What this task involves: Where an image appears in the data, omit it and reproduce the rest exactly.

Input data:
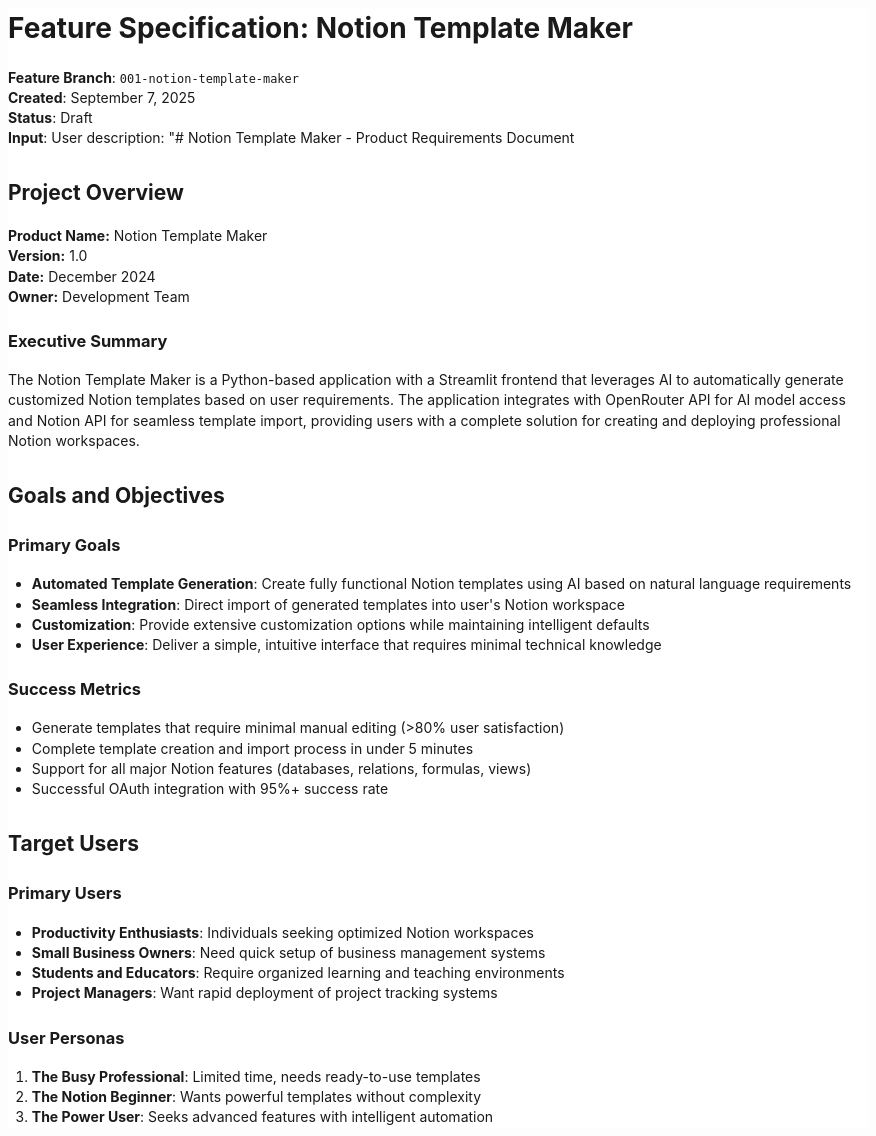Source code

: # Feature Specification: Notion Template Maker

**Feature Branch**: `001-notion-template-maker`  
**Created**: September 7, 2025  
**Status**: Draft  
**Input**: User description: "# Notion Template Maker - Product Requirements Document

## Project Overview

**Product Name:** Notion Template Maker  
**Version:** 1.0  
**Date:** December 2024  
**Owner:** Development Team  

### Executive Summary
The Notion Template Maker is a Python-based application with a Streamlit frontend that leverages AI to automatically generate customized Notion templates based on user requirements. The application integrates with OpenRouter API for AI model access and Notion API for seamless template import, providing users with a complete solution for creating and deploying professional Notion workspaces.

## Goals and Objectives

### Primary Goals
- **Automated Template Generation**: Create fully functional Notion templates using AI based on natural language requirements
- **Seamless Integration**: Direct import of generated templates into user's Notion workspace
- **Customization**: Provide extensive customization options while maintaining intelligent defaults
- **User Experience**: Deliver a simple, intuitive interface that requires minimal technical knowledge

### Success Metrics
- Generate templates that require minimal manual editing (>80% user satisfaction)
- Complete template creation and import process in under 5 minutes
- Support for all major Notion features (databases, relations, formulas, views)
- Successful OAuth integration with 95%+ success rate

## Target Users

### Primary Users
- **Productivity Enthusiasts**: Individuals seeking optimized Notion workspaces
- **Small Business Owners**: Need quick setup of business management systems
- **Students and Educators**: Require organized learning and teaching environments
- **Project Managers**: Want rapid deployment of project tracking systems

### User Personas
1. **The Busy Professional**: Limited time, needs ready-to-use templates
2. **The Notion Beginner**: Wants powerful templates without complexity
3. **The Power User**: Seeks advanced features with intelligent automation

Final answer:
Source code

: # Feature Specification: Notion Template Maker

**Feature Branch**: `001-notion-template-maker`  
**Created**: September 7, 2025  
**Status**: Draft  
**Input**: User description: "# Notion Template Maker - Product Requirements Document

## Project Overview

**Product Name:** Notion Template Maker  
**Version:** 1.0  
**Date:** December 2024  
**Owner:** Development Team  

### Executive Summary
The Notion Template Maker is a Python-based application with a Streamlit frontend that leverages AI to automatically generate customized Notion templates based on user requirements. The application integrates with OpenRouter API for AI model access and Notion API for seamless template import, providing users with a complete solution for creating and deploying professional Notion workspaces.

## Goals and Objectives

### Primary Goals
- **Automated Template Generation**: Create fully functional Notion templates using AI based on natural language requirements
- **Seamless Integration**: Direct import of generated templates into user's Notion workspace
- **Customization**: Provide extensive customization options while maintaining intelligent defaults
- **User Experience**: Deliver a simple, intuitive interface that requires minimal technical knowledge

### Success Metrics
- Generate templates that require minimal manual editing (>80% user satisfaction)
- Complete template creation and import process in under 5 minutes
- Support for all major Notion features (databases, relations, formulas, views)
- Successful OAuth integration with 95%+ success rate

## Target Users

### Primary Users
- **Productivity Enthusiasts**: Individuals seeking optimized Notion workspaces
- **Small Business Owners**: Need quick setup of business management systems
- **Students and Educators**: Require organized learning and teaching environments
- **Project Managers**: Want rapid deployment of project tracking systems

### User Personas
1. **The Busy Professional**: Limited time, needs ready-to-use templates
2. **The Notion Beginner**: Wants powerful templates without complexity
3. **The Power User**: Seeks advanced features with intelligent automation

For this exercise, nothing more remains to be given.